Surat Berharga Syariah Negara (SBSN) Wakalah

FATWA
DEWAN SYARI’AH NASIONAL
Nomor 95/DSN-MUI/VII/2014
Tentang
Surat Berharga Syariah Negara (SBSN) Wakalah

بِسْمِ ٱللَّهِ ٱلرَّحْمَٰنِ ٱلرَّحِيمِ

Dewan Syariah Nasional - Majelis Ulama Indonesia (DSN-MUI), setelah

Menimbang :
  1. bahwa dalam rangka merespon secara sungguh-sungguh mengenai pengembangan dan fleksibilitas penerbitan dan pengelolaan SBSN oleh Pemerintah, diperlukan instrumen SBSN yang menggunakan struktur akad Wakalah;
  2. bahwa Pemerintah meminta penjelasan kepada DSN-MUI mengenai  SBSN Wakalah untuk pengembangan dan fleksibilitas penerbitan dan pengelolaan SBSN;
  3. bahwa fatwa DSN-MUI terkait SBSN dan Wakalah belum menjelaskan SBSN Wakalah;
  4. bahwa berdasarkan pertimbangan huruf a, b, dan c tersebut, DSN-MUI memandang perlu menetapkan fatwa tentang SBSN Wakalah untuk dijadikan pedoman.
Mengingat :
  1. Firman Allah SWT:
    1. QS. al-Kahfi [18]: 19:

      ٰٓوَكَذَٰلِكَ بَعَثْنَٰهُمْ لِيَتَسَآءَلُوا۟ بَيْنَهُمْ ۚ قَالَ قَآئِلٌۭ مِّنْهُمْ كَمْ لَبِثْتُمْ ۖ قَالُوا۟ لَبِثْنَا يَوْمًا أَوْ بَعْضَ يَوْمٍۢ ۚ قَالُوا۟ رَبُّكُمْ أَعْلَمُ بِمَا لَبِثْتُمْ فَٱبْعَثُوٓا۟ أَحَدَكُم بِوَرِقِكُمْ هَٰذِهِۦٓ إِلَى ٱلْمَدِينَةِ فَلْيَنظُرْ أَيُّهَآ أَزْكَىٰ طَعَامًۭا فَلْيَأْتِكُم بِرِزْقٍۢ مِّنْهُ وَلْيَتَلَطَّفْ وَلَا يُشْعِرَنَّ بِكُمْ أَحَدًا

      "Dan demikianlah Kami bangkitkan mereka agar saling bertanya di antara mereka sendiri. Berkata salah seorang di antara mereka: 'Sudah berapa lamakah kalian berada (di sini)?' Mereka menjawab: 'Kita sudah berada (di sini) satu atau setengah hari.' Berkata (yang lain lagi): 'Tuhan kalian lebih mengetahui berapa lama kalian berada (di sini). Maka suruhlah salah seorang dari kalian pergi ke kota dengan membawa uang perakmu ini, dan hendaklah ia lihat manakah makanan yang lebih baik, maka hendaklah ia membawa makanan itu untuk kalian, dan hendaklah ia berlaku lemah lembut, dan janganlah sekali-kali menceritakan halmu kepada seseorang pun.'"
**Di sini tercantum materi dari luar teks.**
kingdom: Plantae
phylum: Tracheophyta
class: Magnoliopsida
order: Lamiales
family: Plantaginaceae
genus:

    2. QS. Yusuf [12]: 55 tentang ucapan Nabi Yusuf a.s. kepada Raja:

      وَقَالَ ٱلْمَلِكُ ٱئْتُونِى بِهِۦٓ أَسْتَخْلِصْهُ لِنَفْسِى ۖ فَلَمَّا كَلَّمَهُۥ قَالَ إِنَّكَ ٱلْيَوْمَ لَدَيْنَا مَكِينٌ أَمِينٌۭ

      "Jadikanlah aku bendaharawan Negara (Mesir). Sesungguhnya aku adalah orang yang pandai menjaga lagi berpengalaman."

    3. QS. al-Baqarah [2]: 283:

      ... فَإِنْ أَمِنَ بَعْضُكُم بَعْضًۭا فَلْيُؤَدِّ ٱلَّذِى ٱؤْتُمِنَ أَمَٰنَتَهُۥ وَلْيَتَّقِ ٱللَّهَ رَبَّهُۥ ۗ ...

      "… Maka, jika sebagian kamu mempercayai sebagian yang lain, hendaklah yang dipercayai itu menunaikan amanatnya dan hendaklah ia bertakwa kepada Allah Tuhannya …"

    4. QS. al-Ma`idah [5]: 2:

      ... وَتَعَاوَنُوا۟ عَلَى ٱلْبِرِّ وَٱلتَّقْوَىٰ ۖ وَلَا تَعَاوَنُوا۟ عَلَى ٱلْإِثْمِ وَٱلْعُدْوَٰنِ ۚ ...

      "... Dan tolong-menolonglah dalam (mengerjakan) kebajikan dan takwa, dan janganlah tolong-menolong dalam (mengerjakan) dosa dan pelanggaran ..."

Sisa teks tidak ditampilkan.